Start of Data records
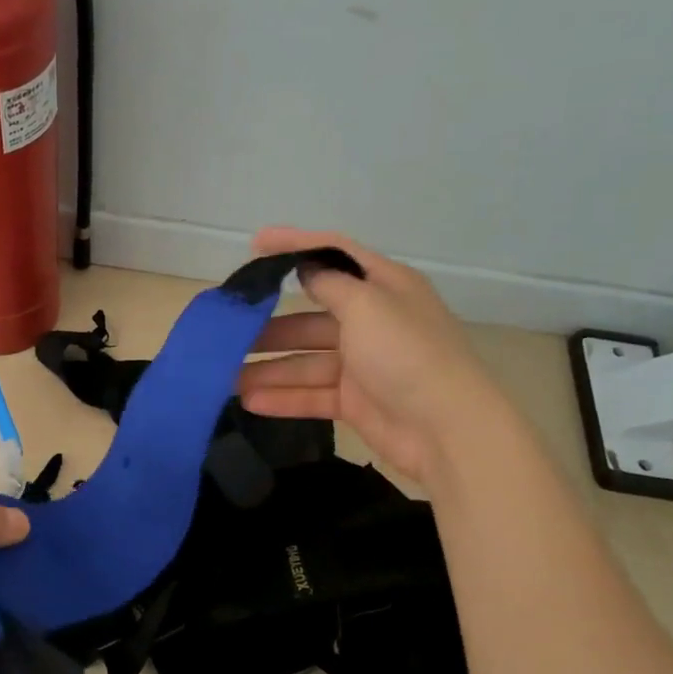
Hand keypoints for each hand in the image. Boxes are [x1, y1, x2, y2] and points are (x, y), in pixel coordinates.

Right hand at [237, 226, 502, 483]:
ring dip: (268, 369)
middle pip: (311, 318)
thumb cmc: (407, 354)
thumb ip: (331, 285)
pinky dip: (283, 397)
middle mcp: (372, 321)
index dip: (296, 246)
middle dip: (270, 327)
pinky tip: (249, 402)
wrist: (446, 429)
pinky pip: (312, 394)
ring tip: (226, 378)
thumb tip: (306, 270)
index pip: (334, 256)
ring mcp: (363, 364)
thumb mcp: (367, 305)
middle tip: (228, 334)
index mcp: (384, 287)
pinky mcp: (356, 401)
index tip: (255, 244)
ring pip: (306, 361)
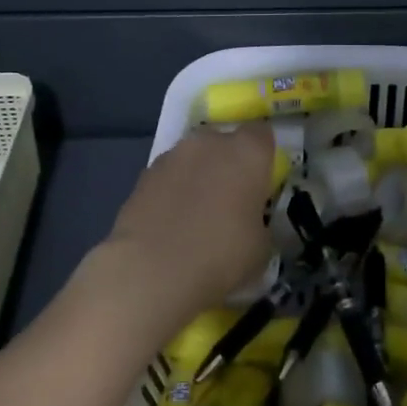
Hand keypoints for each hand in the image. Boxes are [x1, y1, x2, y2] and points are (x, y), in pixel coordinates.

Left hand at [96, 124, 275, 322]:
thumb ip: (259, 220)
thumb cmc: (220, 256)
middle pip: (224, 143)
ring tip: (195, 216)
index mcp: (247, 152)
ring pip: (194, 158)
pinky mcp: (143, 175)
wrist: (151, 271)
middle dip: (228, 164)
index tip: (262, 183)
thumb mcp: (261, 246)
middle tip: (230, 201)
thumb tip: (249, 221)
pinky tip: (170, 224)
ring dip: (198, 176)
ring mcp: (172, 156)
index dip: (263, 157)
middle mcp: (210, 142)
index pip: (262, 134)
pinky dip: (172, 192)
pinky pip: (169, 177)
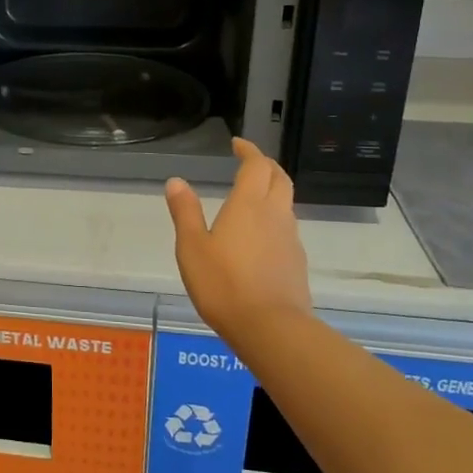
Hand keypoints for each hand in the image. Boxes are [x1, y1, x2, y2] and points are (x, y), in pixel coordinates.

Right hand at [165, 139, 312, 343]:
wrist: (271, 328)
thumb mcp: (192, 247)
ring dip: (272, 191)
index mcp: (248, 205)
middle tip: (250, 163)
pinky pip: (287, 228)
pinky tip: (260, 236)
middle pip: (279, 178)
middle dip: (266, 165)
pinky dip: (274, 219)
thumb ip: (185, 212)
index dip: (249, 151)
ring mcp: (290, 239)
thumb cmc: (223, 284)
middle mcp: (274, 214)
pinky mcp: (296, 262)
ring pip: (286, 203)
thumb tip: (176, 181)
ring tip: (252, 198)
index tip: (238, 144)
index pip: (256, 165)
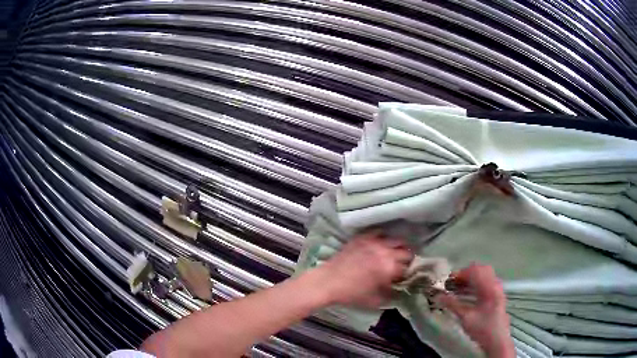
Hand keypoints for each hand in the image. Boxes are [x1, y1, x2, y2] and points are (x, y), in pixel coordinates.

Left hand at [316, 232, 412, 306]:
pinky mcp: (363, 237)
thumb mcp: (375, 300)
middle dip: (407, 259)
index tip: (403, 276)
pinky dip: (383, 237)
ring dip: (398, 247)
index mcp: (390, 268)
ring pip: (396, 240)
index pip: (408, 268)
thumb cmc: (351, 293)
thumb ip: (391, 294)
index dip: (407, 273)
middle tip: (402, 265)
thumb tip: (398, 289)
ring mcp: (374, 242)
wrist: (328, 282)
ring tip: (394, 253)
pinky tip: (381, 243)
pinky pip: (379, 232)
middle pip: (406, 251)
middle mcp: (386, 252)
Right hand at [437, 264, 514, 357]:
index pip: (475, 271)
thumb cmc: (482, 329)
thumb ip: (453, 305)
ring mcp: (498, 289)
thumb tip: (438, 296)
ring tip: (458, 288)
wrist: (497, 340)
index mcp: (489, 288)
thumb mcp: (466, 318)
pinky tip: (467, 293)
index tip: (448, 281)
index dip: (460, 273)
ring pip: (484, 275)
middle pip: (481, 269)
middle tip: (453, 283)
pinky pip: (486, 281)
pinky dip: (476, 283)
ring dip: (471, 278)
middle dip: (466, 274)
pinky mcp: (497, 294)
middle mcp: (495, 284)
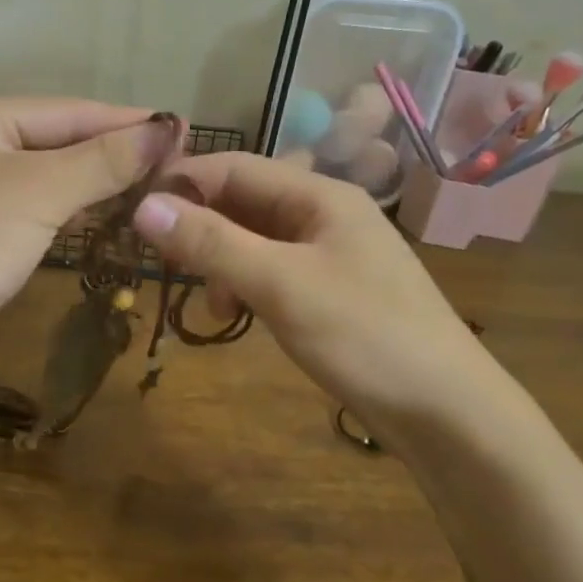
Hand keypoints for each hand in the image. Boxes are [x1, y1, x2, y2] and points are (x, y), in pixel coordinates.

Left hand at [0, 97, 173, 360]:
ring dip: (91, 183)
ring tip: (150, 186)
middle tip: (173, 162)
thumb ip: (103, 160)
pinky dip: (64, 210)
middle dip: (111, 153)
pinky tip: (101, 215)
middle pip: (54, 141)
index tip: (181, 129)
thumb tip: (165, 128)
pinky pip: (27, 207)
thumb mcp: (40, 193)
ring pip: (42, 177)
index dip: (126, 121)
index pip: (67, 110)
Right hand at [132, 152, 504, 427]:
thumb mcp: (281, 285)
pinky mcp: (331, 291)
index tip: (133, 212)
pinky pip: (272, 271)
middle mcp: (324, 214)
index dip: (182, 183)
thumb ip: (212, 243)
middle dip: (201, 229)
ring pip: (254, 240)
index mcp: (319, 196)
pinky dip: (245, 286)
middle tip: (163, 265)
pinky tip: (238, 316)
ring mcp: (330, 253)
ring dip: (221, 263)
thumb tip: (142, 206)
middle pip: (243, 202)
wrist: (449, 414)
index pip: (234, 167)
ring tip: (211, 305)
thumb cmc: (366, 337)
End of Data records
■ Exercise instructions: Please go line by line through the records above, copying each one that holds the string "Right".

■ Task answer:
Right hand at [237, 226, 502, 483]:
Right hand at [165, 139, 312, 343]:
Right hand at [437, 264, 514, 357]:
Right hand at [132, 152, 504, 427]:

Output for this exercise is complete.